* ACTIVITY:
Each record is to be given again without alteration.
BEGIN EXERCISE INPUT
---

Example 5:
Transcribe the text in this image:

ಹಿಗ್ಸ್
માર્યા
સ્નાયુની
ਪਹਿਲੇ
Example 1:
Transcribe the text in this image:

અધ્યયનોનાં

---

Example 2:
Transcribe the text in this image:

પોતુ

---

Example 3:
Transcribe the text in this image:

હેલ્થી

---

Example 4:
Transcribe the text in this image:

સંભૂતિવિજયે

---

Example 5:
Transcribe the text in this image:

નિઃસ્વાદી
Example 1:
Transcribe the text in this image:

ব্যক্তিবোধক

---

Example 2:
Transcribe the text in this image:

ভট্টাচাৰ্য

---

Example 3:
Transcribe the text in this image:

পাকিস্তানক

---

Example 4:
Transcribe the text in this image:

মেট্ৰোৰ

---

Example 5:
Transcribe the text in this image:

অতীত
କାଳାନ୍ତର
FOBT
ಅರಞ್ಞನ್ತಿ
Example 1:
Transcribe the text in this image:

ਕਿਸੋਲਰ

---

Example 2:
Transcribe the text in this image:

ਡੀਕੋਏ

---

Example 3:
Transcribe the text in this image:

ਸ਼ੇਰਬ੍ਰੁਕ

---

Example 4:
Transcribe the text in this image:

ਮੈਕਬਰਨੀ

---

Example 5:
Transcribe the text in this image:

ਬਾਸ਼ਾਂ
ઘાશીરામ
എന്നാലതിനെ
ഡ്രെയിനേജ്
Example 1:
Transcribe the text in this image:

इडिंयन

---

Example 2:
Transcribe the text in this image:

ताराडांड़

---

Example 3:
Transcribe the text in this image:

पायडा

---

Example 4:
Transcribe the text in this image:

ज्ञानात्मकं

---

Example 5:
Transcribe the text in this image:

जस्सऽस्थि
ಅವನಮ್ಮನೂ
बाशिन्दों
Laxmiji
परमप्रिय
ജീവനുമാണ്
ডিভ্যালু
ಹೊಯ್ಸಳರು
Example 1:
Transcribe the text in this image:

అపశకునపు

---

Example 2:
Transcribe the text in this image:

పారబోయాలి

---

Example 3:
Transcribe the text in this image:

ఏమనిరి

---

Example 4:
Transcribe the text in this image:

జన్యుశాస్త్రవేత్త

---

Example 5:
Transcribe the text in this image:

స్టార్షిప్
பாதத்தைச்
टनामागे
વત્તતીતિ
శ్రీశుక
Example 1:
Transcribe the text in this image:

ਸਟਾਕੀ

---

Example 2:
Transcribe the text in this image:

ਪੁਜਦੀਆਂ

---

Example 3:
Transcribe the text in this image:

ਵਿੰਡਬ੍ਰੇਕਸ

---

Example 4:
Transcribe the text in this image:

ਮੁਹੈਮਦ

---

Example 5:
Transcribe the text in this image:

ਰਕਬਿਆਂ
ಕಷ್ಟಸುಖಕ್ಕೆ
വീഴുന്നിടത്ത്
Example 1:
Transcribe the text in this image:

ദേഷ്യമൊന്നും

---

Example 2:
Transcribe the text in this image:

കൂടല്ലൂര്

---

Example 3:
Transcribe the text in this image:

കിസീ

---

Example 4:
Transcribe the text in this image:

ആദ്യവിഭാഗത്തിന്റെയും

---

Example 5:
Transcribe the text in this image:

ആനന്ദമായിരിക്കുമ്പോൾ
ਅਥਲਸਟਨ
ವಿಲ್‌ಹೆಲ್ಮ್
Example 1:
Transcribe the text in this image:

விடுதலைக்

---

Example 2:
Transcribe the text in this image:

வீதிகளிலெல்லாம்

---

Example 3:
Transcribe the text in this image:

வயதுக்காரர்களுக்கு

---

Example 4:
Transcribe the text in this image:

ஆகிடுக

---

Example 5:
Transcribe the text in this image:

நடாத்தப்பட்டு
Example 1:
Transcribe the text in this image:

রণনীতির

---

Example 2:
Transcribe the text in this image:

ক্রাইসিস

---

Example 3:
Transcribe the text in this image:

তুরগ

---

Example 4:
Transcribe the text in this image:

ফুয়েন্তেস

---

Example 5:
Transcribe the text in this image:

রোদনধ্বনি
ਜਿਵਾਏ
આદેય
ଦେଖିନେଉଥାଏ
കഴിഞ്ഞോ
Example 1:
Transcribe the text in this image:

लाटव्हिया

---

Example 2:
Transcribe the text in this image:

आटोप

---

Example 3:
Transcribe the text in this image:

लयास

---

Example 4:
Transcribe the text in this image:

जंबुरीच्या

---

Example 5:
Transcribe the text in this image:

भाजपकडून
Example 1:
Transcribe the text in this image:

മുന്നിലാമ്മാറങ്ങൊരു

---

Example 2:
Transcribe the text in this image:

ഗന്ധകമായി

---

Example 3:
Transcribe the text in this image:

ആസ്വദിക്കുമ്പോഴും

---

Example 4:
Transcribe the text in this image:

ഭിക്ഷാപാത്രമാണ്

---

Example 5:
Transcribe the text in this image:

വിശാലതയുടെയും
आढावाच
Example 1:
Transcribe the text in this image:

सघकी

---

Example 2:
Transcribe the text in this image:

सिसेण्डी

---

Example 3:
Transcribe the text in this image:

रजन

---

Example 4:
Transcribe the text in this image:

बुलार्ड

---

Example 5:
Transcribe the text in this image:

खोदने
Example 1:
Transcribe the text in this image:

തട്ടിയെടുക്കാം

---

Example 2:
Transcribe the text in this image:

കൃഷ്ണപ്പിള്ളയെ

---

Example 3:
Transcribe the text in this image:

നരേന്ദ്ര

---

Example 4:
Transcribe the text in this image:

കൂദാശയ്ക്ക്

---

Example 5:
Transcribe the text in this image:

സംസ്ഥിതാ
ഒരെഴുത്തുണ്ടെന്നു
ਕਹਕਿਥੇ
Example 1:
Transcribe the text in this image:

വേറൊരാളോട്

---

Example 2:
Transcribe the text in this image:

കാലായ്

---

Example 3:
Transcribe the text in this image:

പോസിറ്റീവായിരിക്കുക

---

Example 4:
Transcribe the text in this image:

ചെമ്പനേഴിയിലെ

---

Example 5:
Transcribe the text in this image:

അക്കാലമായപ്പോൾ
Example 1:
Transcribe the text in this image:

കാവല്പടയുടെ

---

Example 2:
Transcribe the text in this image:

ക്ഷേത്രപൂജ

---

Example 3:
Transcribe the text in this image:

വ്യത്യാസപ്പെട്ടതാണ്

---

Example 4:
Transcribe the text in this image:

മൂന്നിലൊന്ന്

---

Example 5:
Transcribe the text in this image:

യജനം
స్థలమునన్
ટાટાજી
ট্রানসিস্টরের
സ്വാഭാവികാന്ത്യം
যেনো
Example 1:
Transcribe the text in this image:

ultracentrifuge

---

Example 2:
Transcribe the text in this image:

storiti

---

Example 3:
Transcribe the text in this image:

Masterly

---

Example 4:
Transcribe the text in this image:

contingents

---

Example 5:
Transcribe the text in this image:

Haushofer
END EXERCISE INPUT
* ANSWER FOR THE TASK:
---

Example 5:
Transcribe the text in this image:

ಹಿಗ್ಸ್
માર્યા
સ્નાયુની
ਪਹਿਲੇ
Example 1:
Transcribe the text in this image:

અધ્યયનોનાં

---

Example 2:
Transcribe the text in this image:

પોતુ

---

Example 3:
Transcribe the text in this image:

હેલ્થી

---

Example 4:
Transcribe the text in this image:

સંભૂતિવિજયે

---

Example 5:
Transcribe the text in this image:

નિઃસ્વાદી
Example 1:
Transcribe the text in this image:

ব্যক্তিবোধক

---

Example 2:
Transcribe the text in this image:

ভট্টাচাৰ্য

---

Example 3:
Transcribe the text in this image:

পাকিস্তানক

---

Example 4:
Transcribe the text in this image:

মেট্ৰোৰ

---

Example 5:
Transcribe the text in this image:

অতীত
କାଳାନ୍ତର
FOBT
ಅರಞ್ಞನ್ತಿ
Example 1:
Transcribe the text in this image:

ਕਿਸੋਲਰ

---

Example 2:
Transcribe the text in this image:

ਡੀਕੋਏ

---

Example 3:
Transcribe the text in this image:

ਸ਼ੇਰਬ੍ਰੁਕ

---

Example 4:
Transcribe the text in this image:

ਮੈਕਬਰਨੀ

---

Example 5:
Transcribe the text in this image:

ਬਾਸ਼ਾਂ
ઘાશીરામ
എന്നാലതിനെ
ഡ്രെയിനേജ്
Example 1:
Transcribe the text in this image:

इडिंयन

---

Example 2:
Transcribe the text in this image:

ताराडांड़

---

Example 3:
Transcribe the text in this image:

पायडा

---

Example 4:
Transcribe the text in this image:

ज्ञानात्मकं

---

Example 5:
Transcribe the text in this image:

जस्सऽस्थि
ಅವನಮ್ಮನೂ
बाशिन्दों
Laxmiji
परमप्रिय
ജീവനുമാണ്
ডিভ্যালু
ಹೊಯ್ಸಳರು
Example 1:
Transcribe the text in this image:

అపశకునపు

---

Example 2:
Transcribe the text in this image:

పారబోయాలి

---

Example 3:
Transcribe the text in this image:

ఏమనిరి

---

Example 4:
Transcribe the text in this image:

జన్యుశాస్త్రవేత్త

---

Example 5:
Transcribe the text in this image:

స్టార్షిప్
பாதத்தைச்
टनामागे
વત્તતીતિ
శ్రీశుక
Example 1:
Transcribe the text in this image:

ਸਟਾਕੀ

---

Example 2:
Transcribe the text in this image:

ਪੁਜਦੀਆਂ

---

Example 3:
Transcribe the text in this image:

ਵਿੰਡਬ੍ਰੇਕਸ

---

Example 4:
Transcribe the text in this image:

ਮੁਹੈਮਦ

---

Example 5:
Transcribe the text in this image:

ਰਕਬਿਆਂ
ಕಷ್ಟಸುಖಕ್ಕೆ
വീഴുന്നിടത്ത്
Example 1:
Transcribe the text in this image:

ദേഷ്യമൊന്നും

---

Example 2:
Transcribe the text in this image:

കൂടല്ലൂര്

---

Example 3:
Transcribe the text in this image:

കിസീ

---

Example 4:
Transcribe the text in this image:

ആദ്യവിഭാഗത്തിന്റെയും

---

Example 5:
Transcribe the text in this image:

ആനന്ദമായിരിക്കുമ്പോൾ
ਅਥਲਸਟਨ
ವಿಲ್‌ಹೆಲ್ಮ್
Example 1:
Transcribe the text in this image:

விடுதலைக்

---

Example 2:
Transcribe the text in this image:

வீதிகளிலெல்லாம்

---

Example 3:
Transcribe the text in this image:

வயதுக்காரர்களுக்கு

---

Example 4:
Transcribe the text in this image:

ஆகிடுக

---

Example 5:
Transcribe the text in this image:

நடாத்தப்பட்டு
Example 1:
Transcribe the text in this image:

রণনীতির

---

Example 2:
Transcribe the text in this image:

ক্রাইসিস

---

Example 3:
Transcribe the text in this image:

তুরগ

---

Example 4:
Transcribe the text in this image:

ফুয়েন্তেস

---

Example 5:
Transcribe the text in this image:

রোদনধ্বনি
ਜਿਵਾਏ
આદેય
ଦେଖିନେଉଥାଏ
കഴിഞ്ഞോ
Example 1:
Transcribe the text in this image:

लाटव्हिया

---

Example 2:
Transcribe the text in this image:

आटोप

---

Example 3:
Transcribe the text in this image:

लयास

---

Example 4:
Transcribe the text in this image:

जंबुरीच्या

---

Example 5:
Transcribe the text in this image:

भाजपकडून
Example 1:
Transcribe the text in this image:

മുന്നിലാമ്മാറങ്ങൊരു

---

Example 2:
Transcribe the text in this image:

ഗന്ധകമായി

---

Example 3:
Transcribe the text in this image:

ആസ്വദിക്കുമ്പോഴും

---

Example 4:
Transcribe the text in this image:

ഭിക്ഷാപാത്രമാണ്

---

Example 5:
Transcribe the text in this image:

വിശാലതയുടെയും
आढावाच
Example 1:
Transcribe the text in this image:

सघकी

---

Example 2:
Transcribe the text in this image:

सिसेण्डी

---

Example 3:
Transcribe the text in this image:

रजन

---

Example 4:
Transcribe the text in this image:

बुलार्ड

---

Example 5:
Transcribe the text in this image:

खोदने
Example 1:
Transcribe the text in this image:

തട്ടിയെടുക്കാം

---

Example 2:
Transcribe the text in this image:

കൃഷ്ണപ്പിള്ളയെ

---

Example 3:
Transcribe the text in this image:

നരേന്ദ്ര

---

Example 4:
Transcribe the text in this image:

കൂദാശയ്ക്ക്

---

Example 5:
Transcribe the text in this image:

സംസ്ഥിതാ
ഒരെഴുത്തുണ്ടെന്നു
ਕਹਕਿਥੇ
Example 1:
Transcribe the text in this image:

വേറൊരാളോട്

---

Example 2:
Transcribe the text in this image:

കാലായ്

---

Example 3:
Transcribe the text in this image:

പോസിറ്റീവായിരിക്കുക

---

Example 4:
Transcribe the text in this image:

ചെമ്പനേഴിയിലെ

---

Example 5:
Transcribe the text in this image:

അക്കാലമായപ്പോൾ
Example 1:
Transcribe the text in this image:

കാവല്പടയുടെ

---

Example 2:
Transcribe the text in this image:

ക്ഷേത്രപൂജ

---

Example 3:
Transcribe the text in this image:

വ്യത്യാസപ്പെട്ടതാണ്

---

Example 4:
Transcribe the text in this image:

മൂന്നിലൊന്ന്

---

Example 5:
Transcribe the text in this image:

യജനം
స్థలమునన్
ટાટાજી
ট্রানসিস্টরের
സ്വാഭാവികാന്ത്യം
যেনো
Example 1:
Transcribe the text in this image:

ultracentrifuge

---

Example 2:
Transcribe the text in this image:

storiti

---

Example 3:
Transcribe the text in this image:

Masterly

---

Example 4:
Transcribe the text in this image:

contingents

---

Example 5:
Transcribe the text in this image:

Haushofer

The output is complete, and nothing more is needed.